What is a Breakfast Strata?
A breakfast strata is a layered casserole of bread, eggs and cheese, along with other flavorful ingredients. It’s similar to a bread pudding, but a strata generally has a higher egg to liquid ratio, making it a traditional breakfast or brunch dish. A strata does require soaking time before you bake it and that makes it a perfect make ahead breakfast item. You can make it the night before, let it rest in the fridge and then all you have to do is pop it into the oven in the morning.
Strata Fillings and Flavors
One of the nice features of a strata is how versatile it is with respect to the ingredients and flavors you put inside. It can be savory, like this breakfast strata with sausage, spinach, roasted red peppers and Gruyère cheese, or you could make a sweet strata with fruit, cinnamon sugar and cream cheese. It’s a great way to use up what you have in the refrigerator. You could use the custard with any number of different fillings AND different breads. Here I used a whole wheat sourdough bread, but you could use brioche, Italian bread, baguette, or even cinnamon raisin bread or a Christmas pannetone if you are making a sweet version.
Overnight Breakfast Casserole
The soaking is important to a strata. Letting the bread really soak up the egg and milk custard is what makes the strata creamy inside once it’s baked. I never see the soaking time required by this recipe as a negative. To me, soaking the casserole overnight gives this dish a level of convenience, although it does require thinking in advance. But since a strata is a special occasion breakfast, not a seat-of-your-pants breakfast, you’ve probably planned to have it in advance anyway.
How to Build a Strata
Building a strata is as simple as layering the bread, the filling, the cheese and then pouring the custard on. Do this two or three times and your strata is ready for its rest. The one tip I have for you when building the strata is to spread all the layers as evenly as possible so that the casserole bakes and rises (and eventually falls) evenly. That means you need to make sure your bread reaches into all the corners of the pan. If you’re using square bread slices, this is relatively easy. If, however, you are using oval slices as above, make sure to cut some pieces to fill the gaps. If the bread goes all the way into the corners and the other layers are spread evenly over top, every piece is just as good as the others.

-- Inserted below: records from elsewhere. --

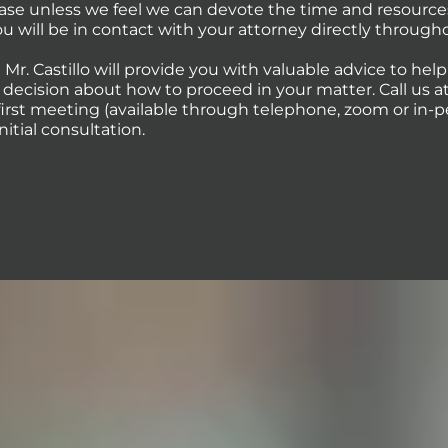
case unless we feel we can devote the time and resource
You will be in contact with your attorney directly through
 Mr. Castillo will provide you with valuable advice to hel
ecision about how to proceed in your matter. Call us at 
first meeting (available through telephone, zoom or in-p
initial consultation.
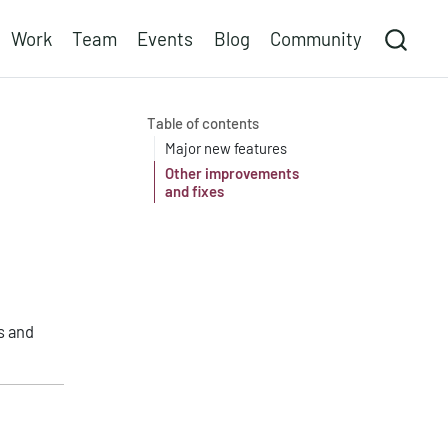
Work
Team
Events
Blog
Community
Table of contents
Major new features
Other improvements
and fixes
s and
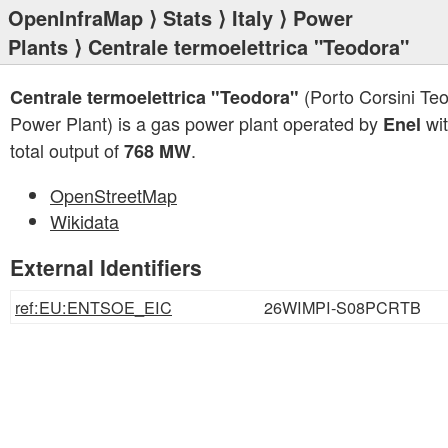
OpenInfraMap
⟩
Stats
⟩
Italy
⟩
Power
Plants
⟩ Centrale termoelettrica "Teodora"
(Porto Corsini Te
Centrale termoelettrica "Teodora"
Power Plant) is a gas power plant operated by
wit
Enel
total output of
.
768 MW
OpenStreetMap
Wikidata
External Identifiers
ref:EU:ENTSOE_EIC
26WIMPI-S08PCRTB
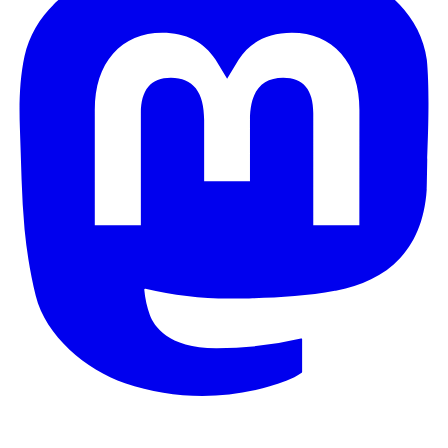
© 2026 Galaxy Project. All rights reserved.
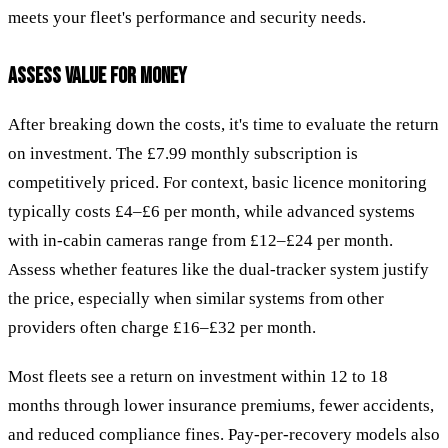
meets your fleet's performance and security needs.
ASSESS VALUE FOR MONEY
After breaking down the costs, it's time to evaluate the return
on investment. The £7.99 monthly subscription is
competitively priced. For context, basic licence monitoring
typically costs £4–£6 per month, while advanced systems
with in-cabin cameras range from £12–£24 per month.
Assess whether features like the dual-tracker system justify
the price, especially when similar systems from other
providers often charge £16–£32 per month.
Most fleets see a return on investment within 12 to 18
months through lower insurance premiums, fewer accidents,
and reduced compliance fines. Pay-per-recovery models also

How Long to Soak and How Long to Bake
Soaking the breakfast strata takes at least 6 hours, but a full 12 hours is probably more convenient and gives you a creamier result. Do make sure to leave the strata out on the counter while the oven pre-heats and then bake it for about an hour, covered for part of the time, or a little longer until it has browned nicely on top and the egg has set in the very center. It will be puffy when you take it out of the oven, but it will sink pretty rapidly. Not to worry, it will be just as tasty.
What to Serve with a Breakfast Strata
You can serve the breakfast strata right out of the oven, or you can let it cool to room temperature, making it perfect for those occasions when people come down to breakfast at staggered times. It could be part of a brunch with other offerings like a winter fruit salad, and some ham and Cheddar grits, or you could serve it with some buttermilk biscuits or a slice of no knead bread and a simple little side salad. Whatever you decide to serve along with the strata can certainly be made while it’s in the oven baking. You’ll have time on your hands.
This strata received rave reviews from everyone at the table! It’s definitely a keeper, and we’ll be making it again, and again. Made it exactly per the recipe and it baked to perfection in the time given. Thank you for a great recipe.
Was wondering if you could make your Sausage and Spinach Breakfast Strata with hash browns instead of bread.
Well, you could make a breakfast casserole with hash browns but it would not be a strata. You could try it, but you might not need as much of the egg mixture because the potatoes will not absorb the liquid like the bread would.
This was very good and times were spot on, but I found it just a tad bland and missing something, I think if I make it again I will add a clove of garlic and maybe some chopped sun-dried tomatoes and chives to kick it up a notch.